Feb. 19, 2006 — -- Actor Richard Gere has been longtime supporter of AIDS research -- hosting the 1992 World AIDS Day event at the United Nations -- and of India -- establishing the Gere Foundation India Trust in 1999 to support humanitarian programs. Now, he is seeking to combine those two interests as he joins the campaign to stop the spread of AIDS in India.

Richard Gere: When I decided that I needed to do something about this in India, I had to go through an education process with issues that were specifically in India.

And there were very few clinics, I found -- very few, totally under-funded, handfuls in the whole country. And one I went to, the Nas Foundation in Delhi-- And my good friend Angelie started it and runs that for AIDS orphans, but then she's sort of taking on mature women as well.

And the first time I went there, I spent time with these kids who were essentially being left to die, as almost everyone [with AIDS] who was in India was being left to die.

She asked me to speak to these three women who had just come there. One had come from very far away, from Manipur. It was on the border of Burma. And there was no one there in her state that could take care of her. She was ostracized. She was sent away from her village. And she went all of, I think it's close to 1,500 miles to the Nas Foundation. She'd heard of this place and she went there.

And she came in, and she was very ill and had had no care at all. And she was sitting across the table from Angelie and there was a pitcher of water and there were two glasses.

And Angelie asked her to tell her what her situation had been, and she told of kind of horrific stories of how badly she'd been treated and literally beaten and driven out of her village. And she lost her child. She lost other family.

And she found her way there and she was in tears and humiliated to have to tell her story.

Angelie poured a glass of water for her. And she took the glass, shaking, and continued to tell her story -- and put the glass down.
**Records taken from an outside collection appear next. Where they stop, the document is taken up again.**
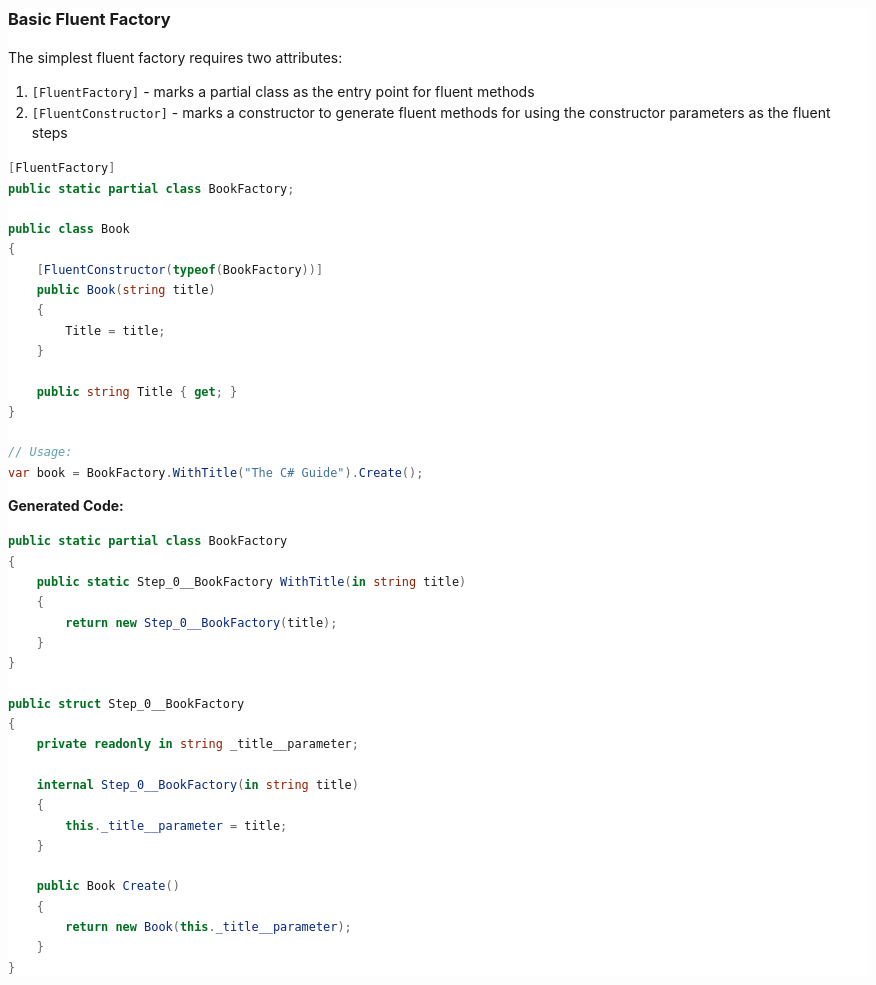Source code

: ### Basic Fluent Factory

The simplest fluent factory requires two attributes:

1. `[FluentFactory]` - marks a partial class as the entry point for fluent methods
2. `[FluentConstructor]` - marks a constructor to generate fluent methods for using the constructor parameters as the fluent steps

```csharp
[FluentFactory]
public static partial class BookFactory;

public class Book
{
    [FluentConstructor(typeof(BookFactory))]
    public Book(string title)
    {
        Title = title;
    }

    public string Title { get; }
}

// Usage:
var book = BookFactory.WithTitle("The C# Guide").Create();
```

**Generated Code:**
```csharp
public static partial class BookFactory
{
    public static Step_0__BookFactory WithTitle(in string title)
    {
        return new Step_0__BookFactory(title);
    }
}

public struct Step_0__BookFactory
{
    private readonly in string _title__parameter;
    
    internal Step_0__BookFactory(in string title)
    {
        this._title__parameter = title;
    }
    
    public Book Create()
    {
        return new Book(this._title__parameter);
    }
}
```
And Angelie reached over and took the same glass and went to drink it. And the woman stopped her and said, "Oh, no, no, no."

And Angelie drank the water out of the same glass that she did. And it was as if years of weight immediately left this woman -- that she was in the presence of acceptance and love and compassion and wisdom.

Angelie knew that she was not going to get HIV/AIDS from drinking from the same glass.

We all have to drink from the same glass and know that it's okay. We're all in this together.

And as Americans, with the almost unlimited funds, we have to do good in the world for ourselves and other. To not do this, it's a waste of the promise of who we are as Americans and what we are as a country and want to be, aspire to be -- literally saving perhaps 10 million, 20 million lives by focusing, in the scheme of things, a relatively small amount of money.